しかしだからと言って、急に完璧に信用しろと言っても無理だろう。
だからこそ行動で示すしかないとフィオナは思う。
便箋を引き出してみると、紙の裏がざらりとしていて強い筆圧で書かれたことがわかる。
そしてここまで来て、指先が固まって緊張してしまう。
あの人は怖い人だ。平気で人を不幸にする。それでいて人一倍強欲だ。
ここに書かれている内容にフィオナは何も思わずにはいられないだろう。
しかし、それでも逃げてしまうことはできない。便箋を開いて文章を目で追った。
『よくもやってくれたわね。まさかあなたが裏切るだなんてそんな不義理なこと思いつきもしなかったわ!
ああ、可哀想なメルヴィン、あなたのせいで今でも子供のころの自室から出てくることが出来ずに泣いているのよ? 今まで面倒を見てくれた婚約者になんて仕打ちなの?』
挨拶もなしに始まった文章は殴り書きとまではいかないが、苛立ちをそのまま文字にしたような文体だった。
それにメルヴィンには非がなかったかのように書き記されているが、それは大きな間違いだ。

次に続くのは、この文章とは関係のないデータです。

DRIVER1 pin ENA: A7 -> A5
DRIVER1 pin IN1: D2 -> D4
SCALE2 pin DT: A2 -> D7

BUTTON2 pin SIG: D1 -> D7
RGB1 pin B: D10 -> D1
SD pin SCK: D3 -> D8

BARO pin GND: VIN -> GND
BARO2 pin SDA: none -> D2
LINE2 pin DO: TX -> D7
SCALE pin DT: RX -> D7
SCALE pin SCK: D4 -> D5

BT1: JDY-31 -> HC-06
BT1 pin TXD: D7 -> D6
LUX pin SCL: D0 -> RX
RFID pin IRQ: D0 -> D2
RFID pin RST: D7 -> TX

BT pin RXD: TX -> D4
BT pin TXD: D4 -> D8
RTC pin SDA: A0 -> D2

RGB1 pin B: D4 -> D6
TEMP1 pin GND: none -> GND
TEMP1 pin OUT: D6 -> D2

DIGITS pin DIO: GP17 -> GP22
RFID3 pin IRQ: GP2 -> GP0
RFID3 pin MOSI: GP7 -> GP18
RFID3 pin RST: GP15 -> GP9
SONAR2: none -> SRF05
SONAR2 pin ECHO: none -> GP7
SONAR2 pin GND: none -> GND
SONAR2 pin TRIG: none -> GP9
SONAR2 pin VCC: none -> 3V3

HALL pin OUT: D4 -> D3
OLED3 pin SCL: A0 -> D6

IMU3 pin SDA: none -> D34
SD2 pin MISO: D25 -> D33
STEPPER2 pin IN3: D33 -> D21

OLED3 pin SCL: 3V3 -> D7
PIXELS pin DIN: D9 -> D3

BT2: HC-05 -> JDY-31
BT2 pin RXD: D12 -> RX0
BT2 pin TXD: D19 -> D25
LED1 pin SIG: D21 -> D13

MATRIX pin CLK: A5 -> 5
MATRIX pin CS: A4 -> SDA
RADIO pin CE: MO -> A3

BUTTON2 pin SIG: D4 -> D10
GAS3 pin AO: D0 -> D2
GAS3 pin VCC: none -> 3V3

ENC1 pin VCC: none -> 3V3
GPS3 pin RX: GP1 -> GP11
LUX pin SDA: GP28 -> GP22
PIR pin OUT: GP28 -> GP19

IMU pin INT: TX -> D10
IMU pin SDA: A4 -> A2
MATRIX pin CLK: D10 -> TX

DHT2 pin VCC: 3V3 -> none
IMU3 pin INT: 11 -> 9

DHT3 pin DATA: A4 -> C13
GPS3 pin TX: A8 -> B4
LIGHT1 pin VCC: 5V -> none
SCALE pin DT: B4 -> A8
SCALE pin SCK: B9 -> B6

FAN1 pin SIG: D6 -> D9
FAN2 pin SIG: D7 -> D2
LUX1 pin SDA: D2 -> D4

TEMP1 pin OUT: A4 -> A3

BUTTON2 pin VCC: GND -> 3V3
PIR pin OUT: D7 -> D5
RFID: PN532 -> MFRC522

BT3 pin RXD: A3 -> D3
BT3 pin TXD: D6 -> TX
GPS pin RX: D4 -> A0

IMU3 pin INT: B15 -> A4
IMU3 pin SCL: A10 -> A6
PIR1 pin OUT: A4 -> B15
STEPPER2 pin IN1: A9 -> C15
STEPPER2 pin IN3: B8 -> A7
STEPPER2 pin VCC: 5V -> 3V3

序盤から嫌な気持ちになりつつもフィオナは真顔で読み進めた。
『勝手にあなた達が婚約を破棄した時、わたくしはそれでもあなたの反抗期を許容してあげる気でいましたのよ。
メルヴィンの経歴に傷をつける行為になるのだから本来、許されるような行為ではないのだけれど、頭の悪いフィオナの事だから自分のやっていることの重大さに気がつかずに、やりすぎてしまっただけだと思ってあげていた。
それなのに、わたくしを裏切っただけではなくマーシアに加担し、メルヴィンの将来まで奪うなんて許せない。
あの子は将来、わたくしを王太后にしてくれるはずだった希望の子だったのに、あなたがすべてを奪ったのよ。
この疫病神、黒魔法なんて呪われた魔術を持って生まれたお前など殺してしまえと、アシュトン伯爵に言っておくべきだった。
心臓をえぐり取って、家畜に食わせて二度と人間に転生しないようにしてしまえばよかった。
今はお前が憎くて憎くて仕方ない。
このままでは頭に角が生えてしまいそうだわ』
つらつらとつづられる呪いのような言葉たちに、彼女がフィオナに向かってそう今話しているような錯覚を覚える。
今この場にはフィオナとロージーしかいないはずなのに、手紙を持つ手が震えてしまった。
『あんなに目をかけてやったのに、自分の娘のように手塩にかけて育てたのに、わたくしの大切な王子様をこんな風にしてただで絶対に済ませない』
自分の息子を王子様呼ばわりとは気持ちの悪い表現に吐き気がした。
『夢に悪魔が出てきたら真っ先にお前の命をくれてやるとわたくしは言うわ。
そのぐらいの覚悟を持ってやったんでしょう? この人殺し。お前は今までのあの子のすべてを壊したのよ。それなら殺したも同然だわ。人殺し。母親から子供を奪うなんて悪魔の所業だわ。やっぱりあなた人間ではないんじゃないの?
お前は無情な化け物よ。人の記憶を操るなんて化け物でもなければなんだっていうの?
ああ、嫌ね。こういう人間はさっさと殺す法律を作った方がいいと思わない?
あなたの事を言っているのよ、フィオナ、今すぐに死んでほしいわ、わたくしの目の前で懺悔をしながら死んでほしいのよ』
心にぐさぐさとナイフが刺し込まれているような感覚だった。
これ以上は読んでいられずに、流して文字と単語だけを追っていく。
許さない、恩知らずという言葉が立ち並んでいる。それでも手紙を放棄することはできなかった。